Bush's initiatives go along with $674 million in emergency famine relief announced this month and an agreement on Africa debt relief. They help the president blunt criticism of his rejection of Blair's proposal for summit countries to increase aid to Africa to 0.7 percent of their gross national product.

Bush says agreeing to Blair's plan is not necessary because aid has tripled during his presidency, though the United States gives far less as a proportion of national income than most other industrialized nations.

National security adviser Stephen Hadley said Bush's new proposal would raise U.S. assistance to Africa to $8.6 billion in 2010, from $4.3 billion in 2004.

Those figures include aid that is channeled through organizations such as the World Bank.

Charities react
The Rev. David Beckmann, president of Bread for the World, said Bush's promise would be achieved mainly by offering debt relief and fulfilling past commitments.

But Beckmann, whose Washington-based organization lobbies to end hunger, said that level of aid would make "the U.S. a serious partner in the global effort to reduce poverty in Africa."

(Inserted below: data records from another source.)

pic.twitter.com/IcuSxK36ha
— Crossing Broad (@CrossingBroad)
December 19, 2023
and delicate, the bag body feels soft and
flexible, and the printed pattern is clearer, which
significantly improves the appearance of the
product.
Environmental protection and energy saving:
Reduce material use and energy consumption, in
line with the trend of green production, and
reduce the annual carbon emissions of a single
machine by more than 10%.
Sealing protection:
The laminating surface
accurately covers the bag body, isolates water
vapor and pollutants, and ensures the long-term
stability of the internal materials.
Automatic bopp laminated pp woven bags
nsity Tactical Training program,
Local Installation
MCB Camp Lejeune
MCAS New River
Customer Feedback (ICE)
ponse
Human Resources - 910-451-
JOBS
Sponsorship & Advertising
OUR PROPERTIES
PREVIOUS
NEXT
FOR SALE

That, he said, "should be a plus for how people around the world view the United States."

Chad Dobson, policy director for the charity Oxfam America, hoped the announcement would mark the beginning of a much larger U.S. commitment. He praised it as creating "the momentum that is needed" going into the Scotland meeting.

Critics also dispute Bush's claim that assistance has tripled on his watch. They say his administration undercounts what was spent in the Clinton years and overcounts that spent during his presidency.

A Brookings Institution study this week says that in 2000, the last year of the Clinton administration, total spending on Africa aid was $2.3 billion. The total for 2004, the last completed year of the Bush administration, was $3.4 billion, when aid channeled through multilateral groups is excluded, or just over a 50 percent increase. Much of the increase was in emergency food aid.